Les jussies ont fait partie des espèces évaluées dans un rapport de 2010 d’analyse des coûts économiques des espèces non indigènes envahissantes en Grande-Bretagne de près de 200 pages.
Bien que leur installation en Grande-Bretagne n’en était qu’à ses débuts, avec à l’époque de la rédaction du document seulement treize localisations connues en Angleterre et une au Pays de Galles (et aucune de ces colonisations ne semblait alors dépasser 1 acre, soit 4 046m2), suffisamment d’informations techniques et financières étaient déjà disponibles pour réaliser l’exercice.
Il était indiqué que les jussies étaient toujours vendues en Grande-Bretagne à cette même époque (l’interdiction française en vigueur depuis 2007 était signalée).
Les résultats des expérimentations ayant recours aux herbicides engagées par le Département de l’Environnement, de l’Agro-alimentaire et des affaires Rurales du Royaume-Uni (Department for Environment Food & Rural Affairs – DEFRA) y sont présentés, en rappelant la nécessité d’interventions successives. Les modalités d’interventions mécaniques et manuelles déjà développées à l’époque en France étaient également évoquées.
Quelques données disponibles de coûts, correspondant à des dépenses de recherche ou d’interventions concrètes, y figurent également, comme par exemple le coût du programme de 2006-2007 du DEFRA d’environ 10 000 £ (une évaluation plus globale d’un chercheur correspondait à une somme de 14 000 £) ou le coût d’une intervention sur le terrain en 2009 d’un montant d’environ 1 900 £ (les chiffres indiqués dans le rapport sont plus précis).
En supposant que les coûts d’intervention pouvaient être similaires pour tous les sites, le coût de contrôle annuel actuel estimé pour Ludwigia était donc d’au moins 25 000 £. Il s’agissait seulement du coût du traitement initial. En reprenant des informations issues d’autres stratégies de gestion, dont celle développée à l’époque pour gérer Hydrocotyle ranunculoides, indiquant que le coût du traitement initial était d’environ la moitié des coûts des interventions de suivi, le montant total du traitement des colonisations de jussie (indiqué “éradication” dans le document) devenait donc de l’ordre de 75 000 £.
Dans la suite de l’analyse, une évaluation de l’augmentation des coûts de gestion en lien avec la dispersion probable des jussies sur le territoire a été menée. Des éléments chiffrés provenant d’interventions menées en Californie et en France montraient la grande variabilité de ces coûts du selon les habitats et les caractéristiques de la colonisation par les jussies.

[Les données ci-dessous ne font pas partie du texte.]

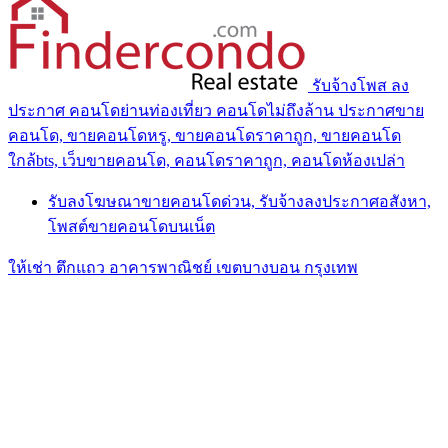
รับจ้างโพส ลง
ประกาศ คอนโดย่านท่องเที่ยว คอนโดไม่ถึงล้าน ประกาศขาย
คอนโด, ขายคอนโดหรู, ขายคอนโดราคาถูก, ขายคอนโด
ใกล้bts, เว็บขายคอนโด, คอนโดราคาถูก, คอนโดห้องเปล่า
รับลงโฆษณาขายคอนโดด่วน, รับจ้างลงประกาศอสังหา,
โพสต์ขายคอนโดบนเน็ต
ให้เช่า ตึกแถว อาคารพาณิชย์ เขตบางบอน กรุงเทพ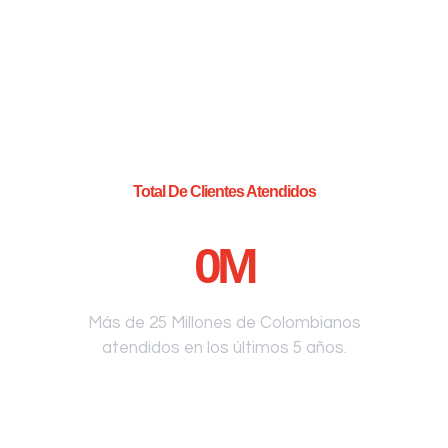
Total De Clientes Atendidos
0
M
Más de 25 Millones de Colombianos
atendidos en los últimos 5 años.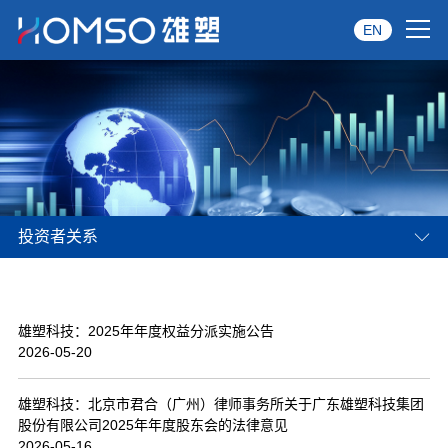
EN
首页
关于雄塑
产品中心
投资者关系
品牌服务
投资者关系
雄塑科技：2025年年度权益分派实施公告
资讯中心
2026-05-20
经销商专区
雄塑科技：北京市君合（广州）律师事务所关于广东雄塑科技集团
股份有限公司2025年年度股东会的法律意见
经典案例
2026-05-16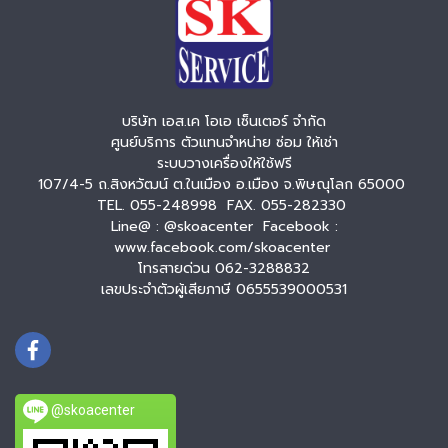
บริษัท เอส.เค โอเอ เซ็นเตอร์ จำกัด
ศูนย์บริการ ตัวแทนจำหน่าย ซ่อม ให้เช่า
ระบบวางเครื่องให้ใช้ฟรี
107/4-5 ถ.สิงหวัฒน์ ต.ในเมือง อ.เมือง จ.พิษณุโลก 65000
TEL. 055-248998 FAX. 055-282330
Line@ : @skoacenter Facebook :
www.facebook.com/skoacenter
โทรสายด่วน 062-3288832
เลขประจำตัวผู้เสียภาษี 0655539000531
@skoacenter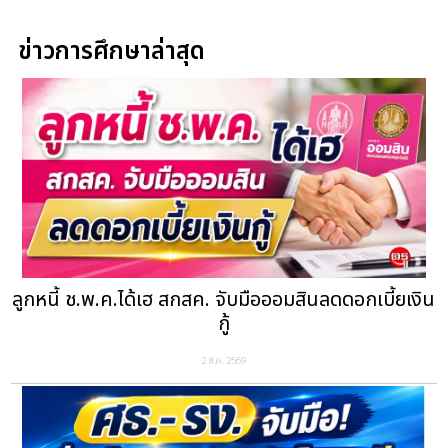
ข่าวการศึกษาล่าสุด
ลูกหนี้ ช.พ.ค.ได้เฮ สกสค. จับมือออมสินลดดอกเบี้ยเงิน
กู้
2 ส.ค. 2569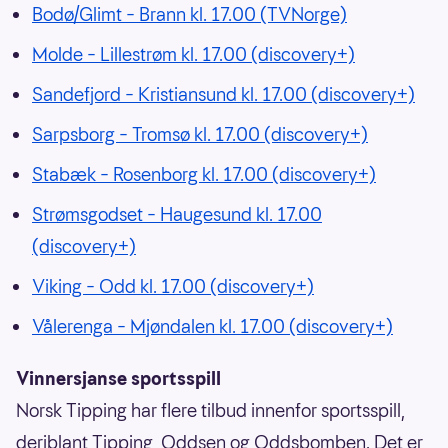
Bodø/Glimt – Brann kl. 17.00 (TVNorge)
Molde – Lillestrøm kl. 17.00 (discovery+)
Sandefjord – Kristiansund kl. 17.00 (discovery+)
Sarpsborg – Tromsø kl. 17.00 (discovery+)
Stabæk – Rosenborg kl. 17.00 (discovery+)
Strømsgodset – Haugesund kl. 17.00
(discovery+)
Viking – Odd kl. 17.00 (discovery+)
Vålerenga – Mjøndalen kl. 17.00 (discovery+)
Vinnersjanse sportsspill
Norsk Tipping har flere tilbud innenfor sportsspill,
deriblant Tipping, Oddsen og Oddsbomben. Det er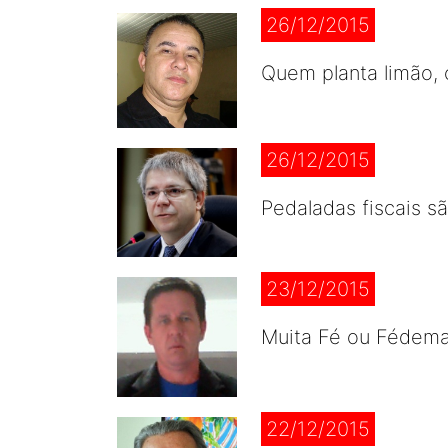
26/12/2015
Quem planta limão, c
26/12/2015
Pedaladas fiscais s
23/12/2015
Muita Fé ou Fédemai
22/12/2015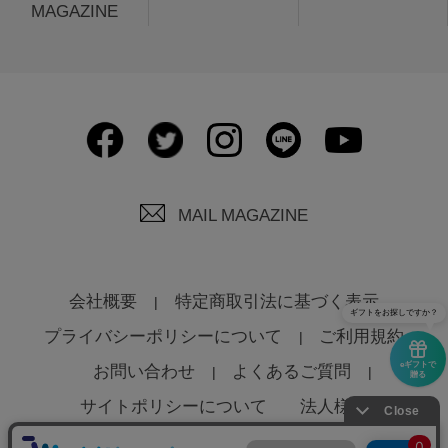
MAGAZINE
MAIL MAGAZINE
会社概要
特定商取引法に基づく表示
ギフトをお探しですか？
プライバシーポリシーについて
ご利用規約
eギフトで
お問い合わせ
よくあるご質問
贈る
サイトポリシーについて
法人様へ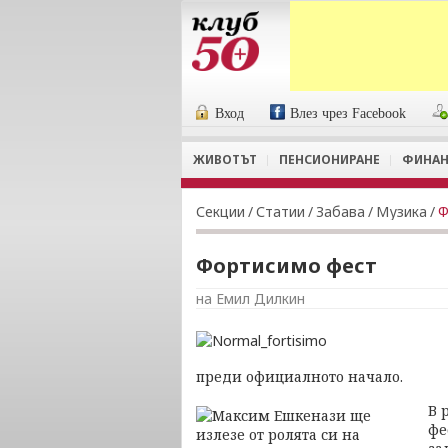
Вход
Влез чрез Facebook
ЖИВОТЪТ
ПЕНСИОНИРАНЕ
ФИНАН
Секции
/
Статии
/
Забава
/
Музика
/
Ф
Фортисимо фест
на Емил Дилкин
преди официалното начало.
В 
фе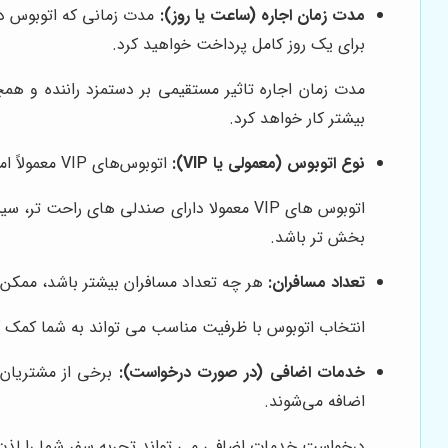
مدت زمان اجاره (ساعت یا روز):
مدت زمانی که اتوبوس در ا
برای یک روز کامل پرداخت خواهید کرد.
مدت زمان اجاره تاثیر مستقیمی بر دستمزد راننده و همچ
بیشتر کار خواهد کرد.
نوع اتوبوس (معمولی یا VIP):
اتوبوس‌های VIP معمولاً امکانات و تجهیزات بیشتری دارند و به همین دلیل، اجاره آن‌ها گران‌تر از اتوبوس‌های معمولی است.
اتوبوس های VIP معمولا دارای صندلی های 
بخش تر باشد.
تعداد مسافران:
هر چه تعداد مسافران بیشتر باشد، ممکن اس
انتخاب اتوبوس با ظرفیت مناسب می تواند به شما کمک کند
خدمات اضافی (در صورت درخواست):
برخی از مشتریان 
اضافه می‌شوند.
درخواست خدمات اضافی می تواند تجربه سفر شما را لذت ب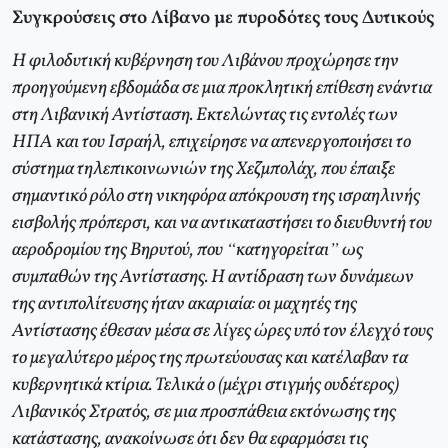
Συγκρούσεις στο Λίβανο με πυροδότες τους Δυτικούς
Η φιλοδυτική κυβέρνηση του Λιβάνου προχώρησε την
προηγούμενη εβδομάδα σε μια προκλητική επίθεση ενάντια
στη Λιβανική Αντίσταση. Εκτελώντας τις εντολές των
ΗΠΑ και του Ισραήλ, επιχείρησε να απενεργοποιήσει το
σύστημα τηλεπικοινωνιών της Χεζμπολάχ, που έπαιξε
σημαντικό ρόλο στη νικηφόρα απόκρουση της ισραηλινής
εισβολής πρόπερσι, και να αντικαταστήσει το διευθυντή του
αεροδρομίου της Βηρυτού, που “κατηγορείται” ως
συμπαθών της Αντίστασης. Η αντίδραση των δυνάμεων
της αντιπολίτευσης ήταν ακαριαία: οι μαχητές της
Αντίστασης έθεσαν μέσα σε λίγες ώρες υπό τον έλεγχό τους
το μεγαλύτερο μέρος της πρωτεύουσας και κατέλαβαν τα
κυβερνητικά κτίρια. Τελικά ο (μέχρι στιγμής ουδέτερος)
Λιβανικός Στρατός, σε μια προσπάθεια εκτόνωσης της
κατάστασης, ανακοίνωσε ότι δεν θα εφαρμόσει τις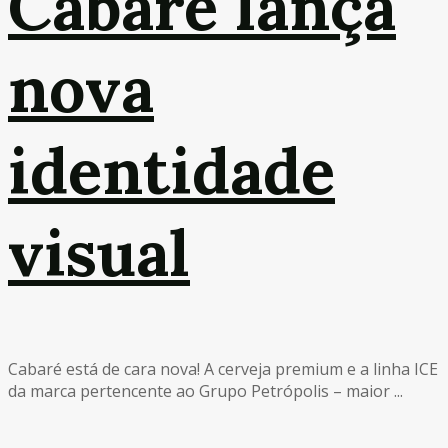
Cabaré lança
nova
identidade
visual
Cabaré está de cara nova! A cerveja premium e a linha ICE
da marca pertencente ao Grupo Petrópolis – maior ...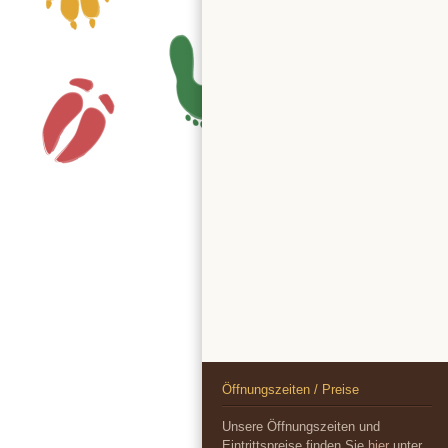
Öffnungszeiten / Preise
Unsere Öffnungszeiten und
Eintrittspreise finden Sie
hier
unter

En l’absence d’éradication immédiate et d’interdiction de vente des jussies, leur propagation sur le territoire était très probable. Le recours systématique aux herbicides sur de nombreux sites pouvait alors devenir dommageable pour l’environnement, amenant, comme dans d’autres pays, à utiliser des méthodes d’enlèvement mécanique des plantes. En appliquant diverses hypothèse de calculs, portant à la fois sur des probabilités de pourcentages de colonisations par les jussies des zones humides, des plans d’eau et des cours d’eaux de l’ensemble du Royaume-Uni (Angleterre, Écosse et Pays de Galles) et sur des évaluations de dépenses des travaux fondées sur des coûts relatifs à la gestion d’autres espèces en Grande-Bretagne (dont encore Hydrocotyle ranunculoides) et dans d’autres pays, les auteurs présentent un ensemble de données prévisionnelles de coût, non détaillées ici, mais dont le cumul donnerait pour les interventions de traitement initial un coût total dépassant de peu 80 millions £.

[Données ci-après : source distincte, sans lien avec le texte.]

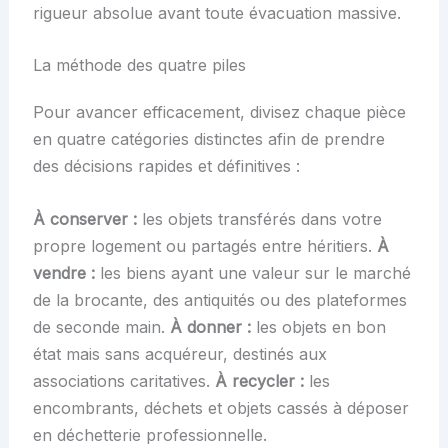
rigueur absolue avant toute évacuation massive.
La méthode des quatre piles
Pour avancer efficacement, divisez chaque pièce
en quatre catégories distinctes afin de prendre
des décisions rapides et définitives :
À conserver :
les objets transférés dans votre
propre logement ou partagés entre héritiers.
À
vendre :
les biens ayant une valeur sur le marché
de la brocante, des antiquités ou des plateformes
de seconde main.
À donner :
les objets en bon
état mais sans acquéreur, destinés aux
associations caritatives.
À recycler :
les
encombrants, déchets et objets cassés à déposer
en déchetterie professionnelle.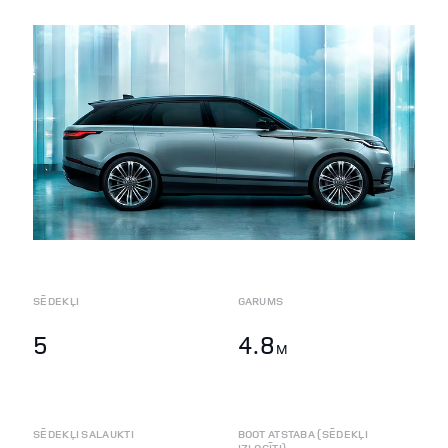
SĒDEKĻI
GARUMS
5
4.8
M
SĒDEKĻI SALAUKTI
BOOT ATSTABA (SĒDEKĻI
IZLOCĪTI)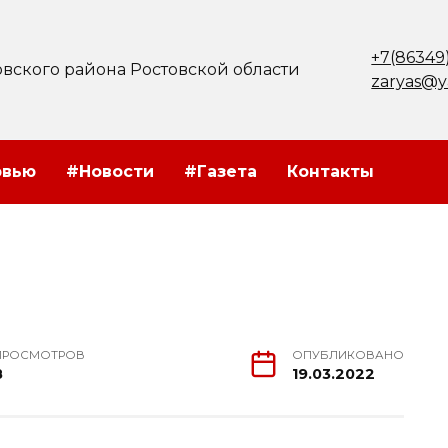
+7(86349
вского района Ростовской области
zaryas@y
рвью
#Новости
#Газета
Контакты
ПРОСМОТРОВ
ОПУБЛИКОВАНО
8
19.03.2022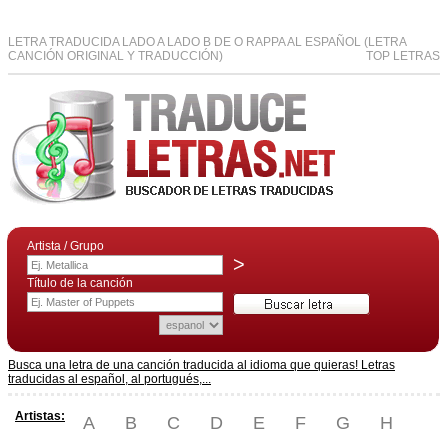
LETRA TRADUCIDA LADO A LADO B DE O RAPPA AL ESPAÑOL (LETRA
CANCIÓN ORIGINAL Y TRADUCCIÓN)
TOP LETRAS
Artista / Grupo
>
Título de la canción
Busca una letra de una canción traducida al idioma que quieras! Letras
traducidas al español, al portugués,...
Artistas:
A
B
C
D
E
F
G
H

En reprenant l’hypothèse concernant le traitement initial comme équivalent à seulement la moitié des coûts des interventions de suivi, le coût total de l’éradication des jussies (si elles venaient à coloniser tous les sites potentiels en Grande-Bretagne) pourrait donc être de plus de 240 millions £. Les auteurs concluaient le chapitre concernant les jussies en indiquant que la stratégie d’éradication risquait de nécessiter une longue période de temps induisant des coûts plus élevés mais que cette évaluation devait être considérée comme une estimation prudente du coût d’éradication (“as a conservative estimate of the eradication cost“).
La conclusion générale de ce document était que, pour l’économie britannique, ces coûts considérables et généralisés de gestion des EEE étaient susceptibles d’augmenter au fur et à mesure des arrivées de nouvelles espèces et que les espèces déjà présentes deviendraient envahissantes. Les auteurs recommandaient que des mesures continuent d’être prises pour empêcher l’introduction et l’établissement de nouvelles EEE en Grande-Bretagne, tout en agissant également sur les EEE déjà répandues. Si le coût de ces mesures de gestion pouvait paraître élevé, ce serait de l’argent bien dépensé (“it is money well spent“), car sans elles, les coûts futurs de gestion des EEE pour l’économie britannique pourraient être beaucoup plus élevés.